# tablet video to desk top or lap top



## gdc (Aug 17, 2014)

hi, is it possible to make a video on my tablet and down load it to my lap top. my tablet is an ellipsis 8


----------



## Bob Sanders (Nov 10, 2013)

Sure. You will need a usb to micro usb cord.... or if your laptop has wifi or bluetooth you can download that way too.


----------



## PD_Lape (Nov 19, 2014)

yeah it's actually rather easy. you only need a micro usb - usb cord. connect it on both ends then cut or copy the file. you can also use google drive or dropbox if you don't have the chord. all you will need to do is sync the files on google drive/dropbox and you should be able to access it on any of your other devices.

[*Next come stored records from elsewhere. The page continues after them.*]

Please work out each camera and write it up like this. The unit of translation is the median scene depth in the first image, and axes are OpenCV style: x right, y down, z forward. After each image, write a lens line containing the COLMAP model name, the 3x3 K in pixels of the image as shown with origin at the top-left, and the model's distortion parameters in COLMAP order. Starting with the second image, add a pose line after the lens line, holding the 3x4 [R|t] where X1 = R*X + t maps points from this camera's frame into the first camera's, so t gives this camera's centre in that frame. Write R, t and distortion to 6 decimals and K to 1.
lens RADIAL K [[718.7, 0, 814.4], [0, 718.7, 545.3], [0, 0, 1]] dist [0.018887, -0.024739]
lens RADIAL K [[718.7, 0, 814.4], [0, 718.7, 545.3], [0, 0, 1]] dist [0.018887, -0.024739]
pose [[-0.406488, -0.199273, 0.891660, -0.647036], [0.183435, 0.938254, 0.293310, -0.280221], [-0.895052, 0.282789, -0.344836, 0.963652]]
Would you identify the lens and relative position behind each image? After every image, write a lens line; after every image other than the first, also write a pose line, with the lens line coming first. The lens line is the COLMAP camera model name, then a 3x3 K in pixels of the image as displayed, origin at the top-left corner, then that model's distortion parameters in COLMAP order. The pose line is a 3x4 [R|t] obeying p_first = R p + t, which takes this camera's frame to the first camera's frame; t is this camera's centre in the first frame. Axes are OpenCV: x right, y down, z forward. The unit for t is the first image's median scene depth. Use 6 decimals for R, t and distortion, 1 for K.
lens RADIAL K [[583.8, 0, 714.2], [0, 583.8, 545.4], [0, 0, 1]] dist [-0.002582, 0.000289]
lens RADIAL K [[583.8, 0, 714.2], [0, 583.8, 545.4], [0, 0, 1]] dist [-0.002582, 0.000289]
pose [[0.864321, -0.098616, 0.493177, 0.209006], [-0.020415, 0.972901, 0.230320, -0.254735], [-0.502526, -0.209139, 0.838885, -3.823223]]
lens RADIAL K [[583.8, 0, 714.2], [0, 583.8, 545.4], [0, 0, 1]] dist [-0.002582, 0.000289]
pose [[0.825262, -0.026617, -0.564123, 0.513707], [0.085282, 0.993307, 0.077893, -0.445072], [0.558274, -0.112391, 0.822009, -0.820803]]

cord sample : http://www.amazon.com/Micro-USB-to-Cable/dp/B004GETLY2


----------



## Plump (Feb 10, 2011)

Dropbox, Google Drive, Bluetooth file transfer, email it to yourself, Pushbullet, heck, Chromecast to your TV.


----------



## gdc (Aug 17, 2014)

*tablet video to desk top*

hi thanks to all. I have the cable so I will try/do that method


----------



## talukdar (Mar 29, 2015)

Yes, you may solved your problem now. I think UsB cable/Wifi is the best for sharing files between laptop and tablet.


----------